Investidores ainda acompanham o desenrolar político e legislativo. No Congresso, a Comissão de Constituição e Justiça (CCJ) avalia a PEC da Blindagem, e o presidente da Câmara, Hugo Motta, agendou para 1º de outubro a votação do projeto que amplia a faixa de isenção do Imposto de Renda até R$ 5 mil.
Autoridades brasileiras adotam cautela diante do encontro entre Lula e Trump, que deverá ocorrer na próxima semana, em formato ainda a ser definido.
O dólar à vista fechou a quarta-feira em alta de 0,90%, a R$ 5,327, após abrir em R$ 5,2976 e atingir máxima intradiária de R$ 5,331.

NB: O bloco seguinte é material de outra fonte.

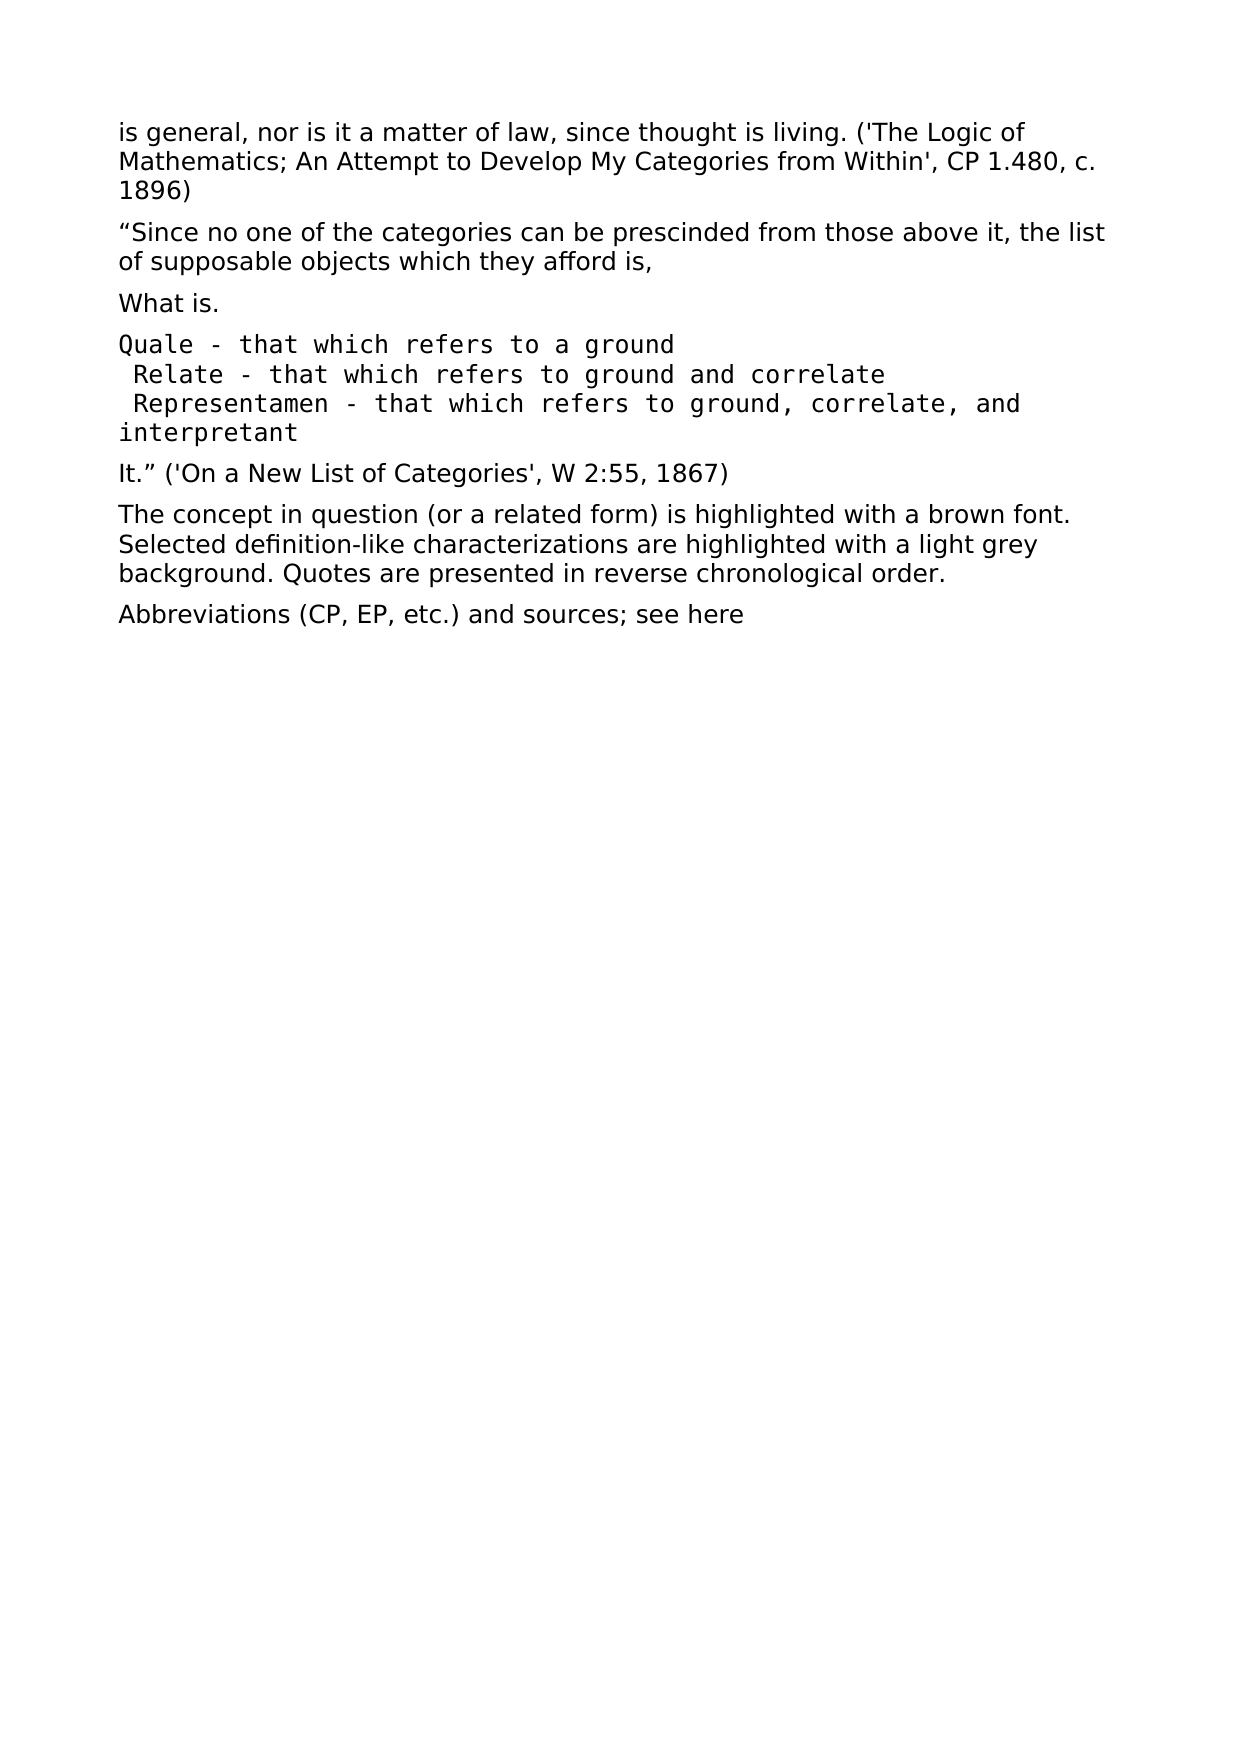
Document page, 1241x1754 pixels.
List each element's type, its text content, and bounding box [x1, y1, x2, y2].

text “Since no one of the categories can be prescinded from those above it, the list of supposable objects which they afford is, [118, 218, 1122, 276]
text Quale - that which refers to a ground Relate - that which refers to ground and correlate Representamen - that which refers to ground, correlate, and interpretant [118, 331, 1122, 447]
text It.” ('On a New List of Categories', W 2:55, 1867) [118, 459, 1122, 488]
text Abbreviations (CP, EP, etc.) and sources; see here [118, 601, 1122, 630]
text What is. [118, 289, 1122, 318]
text The concept in question (or a related form) is highlighted with a brown font. Selected definition-like characterizations are highlighted with a light grey background. Quotes are presented in reverse chronological order. [118, 501, 1122, 588]
text is general, nor is it a matter of law, since thought is living. ('The Logic of Mathematics; An Attempt to Develop My Categories from Within', CP 1.480, c. 1896) [118, 118, 1122, 206]
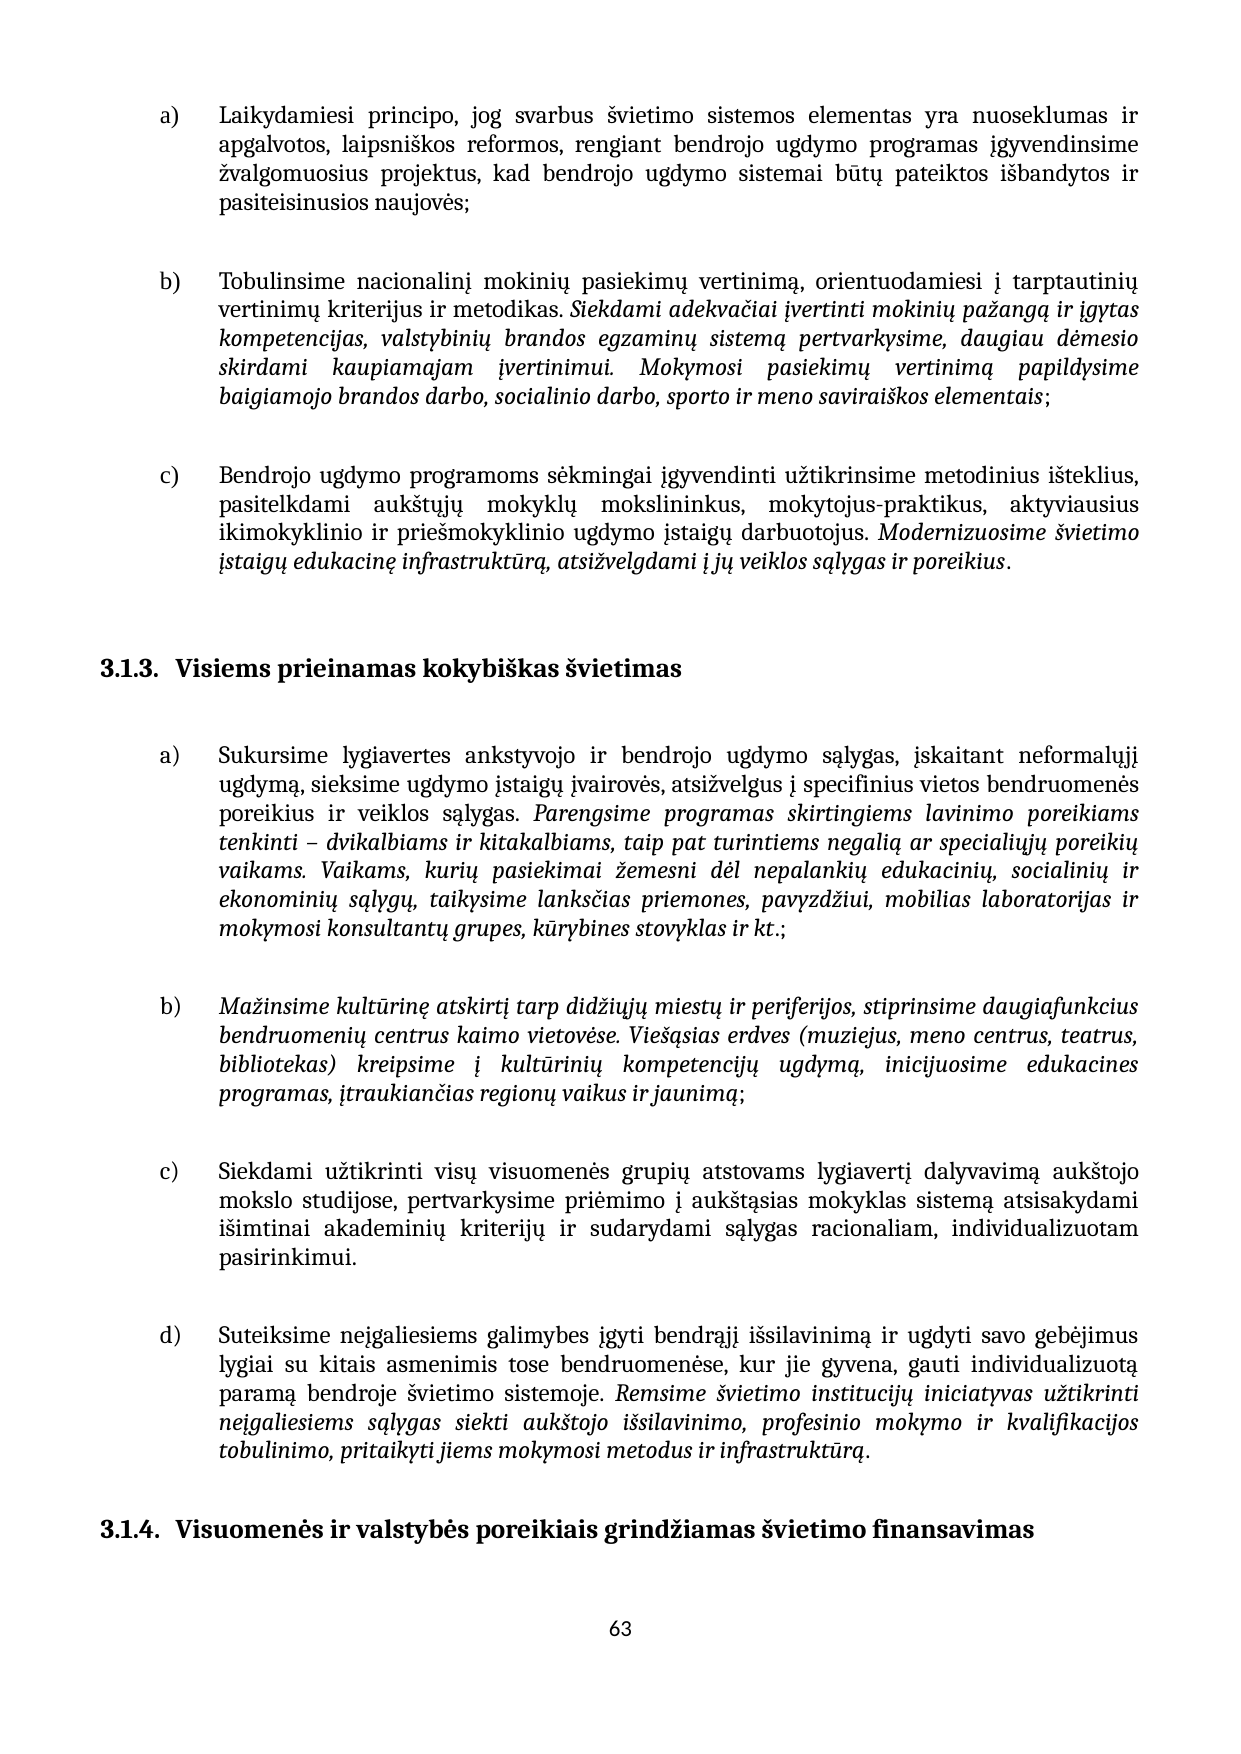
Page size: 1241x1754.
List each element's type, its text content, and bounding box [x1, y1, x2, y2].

list Mažinsime kultūrinę atskirtį tarp didžiųjų miestų ir periferijos, stiprinsime daugiafunkcius bendruomenių centrus kaimo vietovėse. Viešąsias erdves (muziejus, meno centrus, teatrus, bibliotekas) kreipsime į kultūrinių kompetencijų ugdymą, inicijuosime edukacines programas, įtraukiančias regionų vaikus ir jaunimą; [159, 992, 1140, 1107]
list Siekdami užtikrinti visų visuomenės grupių atstovams lygiavertį dalyvavimą aukštojo mokslo studijose, pertvarkysime priėmimo į aukštąsias mokyklas sistemą atsisakydami išimtinai akademinių kriterijų ir sudarydami sąlygas racionaliam, individualizuotam pasirinkimui. [159, 1157, 1140, 1272]
list Tobulinsime nacionalinį mokinių pasiekimų vertinimą, orientuodamiesi į tarptautinių vertinimų kriterijus ir metodikas. Siekdami adekvačiai įvertinti mokinių pažangą ir įgytas kompetencijas, valstybinių brandos egzaminų sistemą pertvarkysime, daugiau dėmesio skirdami kaupiamajam įvertinimui. Mokymosi pasiekimų vertinimą papildysime baigiamojo brandos darbo, socialinio darbo, sporto ir meno saviraiškos elementais; [159, 266, 1140, 410]
subtitle Visiems prieinamas kokybiškas švietimas [100, 653, 1140, 684]
list Bendrojo ugdymo programoms sėkmingai įgyvendinti užtikrinsime metodinius išteklius, pasitelkdami aukštųjų mokyklų mokslininkus, mokytojus-praktikus, aktyviausius ikimokyklinio ir priešmokyklinio ugdymo įstaigų darbuotojus. Modernizuosime švietimo įstaigų edukacinę infrastruktūrą, atsižvelgdami į jų veiklos sąlygas ir poreikius. [159, 460, 1140, 576]
list Sukursime lygiavertes ankstyvojo ir bendrojo ugdymo sąlygas, įskaitant neformalųjį ugdymą, sieksime ugdymo įstaigų įvairovės, atsižvelgus į specifinius vietos bendruomenės poreikius ir veiklos sąlygas. Parengsime programas skirtingiems lavinimo poreikiams tenkinti – dvikalbiams ir kitakalbiams, taip pat turintiems negalią ar specialiųjų poreikių vaikams. Vaikams, kurių pasiekimai žemesni dėl nepalankių edukacinių, socialinių ir ekonominių sąlygų, taikysime lanksčias priemones, pavyzdžiui, mobilias laboratorijas ir mokymosi konsultantų grupes, kūrybines stovyklas ir kt.; [159, 741, 1140, 943]
list Laikydamiesi principo, jog svarbus švietimo sistemos elementas yra nuoseklumas ir apgalvotos, laipsniškos reformos, rengiant bendrojo ugdymo programas įgyvendinsime žvalgomuosius projektus, kad bendrojo ugdymo sistemai būtų pateiktos išbandytos ir pasiteisinusios naujovės; [159, 100, 1140, 216]
subtitle Visuomenės ir valstybės poreikiais grindžiamas švietimo finansavimas [100, 1514, 1140, 1545]
list Suteiksime neįgaliesiems galimybes įgyti bendrąjį išsilavinimą ir ugdyti savo gebėjimus lygiai su kitais asmenimis tose bendruomenėse, kur jie gyvena, gauti individualizuotą paramą bendroje švietimo sistemoje. Remsime švietimo institucijų iniciatyvas užtikrinti neįgaliesiems sąlygas siekti aukštojo išsilavinimo, profesinio mokymo ir kvalifikacijos tobulinimo, pritaikyti jiems mokymosi metodus ir infrastruktūrą. [159, 1321, 1140, 1465]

A moeda americana se valorizou contra o real acompanhando o fortalecimento global frente a outras moedas emergentes e a cautela no exterior, depois de declarações recentes do presidente do Federal Reserve, Jerome Powell, alertando para preços de ações “altamente valorizados” e reiterando postura vigilante quanto a cortes de juros.
No Brasil, o real recebeu algum suporte da expectativa em torno da reunião entre Lula e Trump, mas o mercado segue atento a riscos políticos e negociações comerciais, além da agenda legislativa doméstica. A mínima intradia do dólar foi de R$ 5,294.
Na terça-feira, a moeda encerrou em R$ 5,2791, com recuo de 1,11%, menor nível desde junho de 2024. O dólar futuro para outubro fechou em R$ 5,2860, queda de 1,10%.